Please output the line that contains "789 560 97.94" and all later lines of the material, exactly, through the end.

▬▬▬▬▬▬

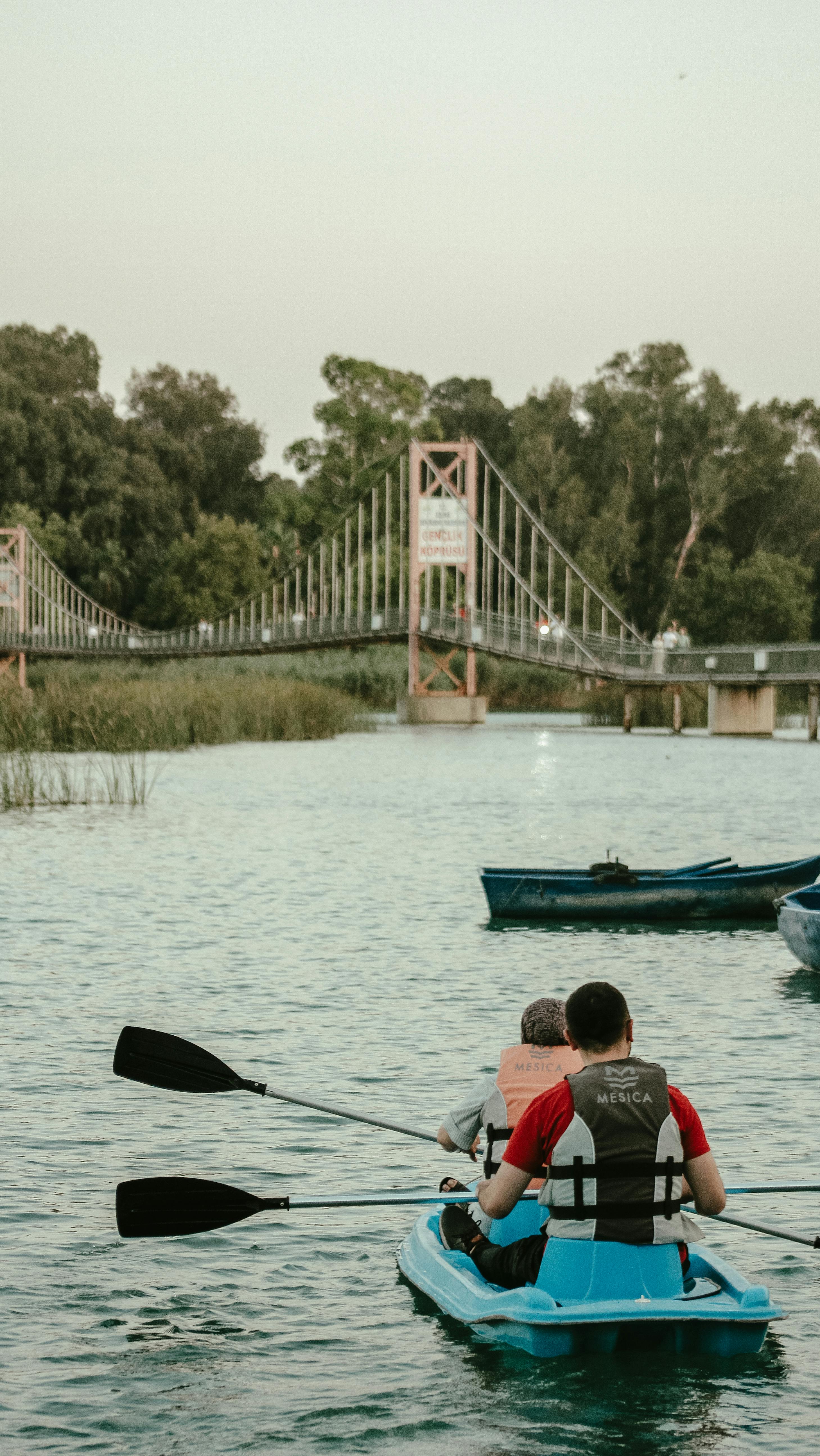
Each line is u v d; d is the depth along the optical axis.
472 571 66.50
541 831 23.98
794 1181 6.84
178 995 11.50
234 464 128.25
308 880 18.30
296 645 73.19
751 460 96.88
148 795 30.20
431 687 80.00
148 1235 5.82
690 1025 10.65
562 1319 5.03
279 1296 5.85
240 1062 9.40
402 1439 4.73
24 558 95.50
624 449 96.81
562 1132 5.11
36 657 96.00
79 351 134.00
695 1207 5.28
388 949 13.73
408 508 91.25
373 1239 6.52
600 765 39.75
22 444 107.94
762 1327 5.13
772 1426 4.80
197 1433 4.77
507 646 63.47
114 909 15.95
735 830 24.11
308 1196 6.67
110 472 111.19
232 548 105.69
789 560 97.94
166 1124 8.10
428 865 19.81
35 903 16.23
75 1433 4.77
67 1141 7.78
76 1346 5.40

▬▬▬▬▬▬

## THE COMPLETED TASK:
789 560 97.94
166 1124 8.10
428 865 19.81
35 903 16.23
75 1433 4.77
67 1141 7.78
76 1346 5.40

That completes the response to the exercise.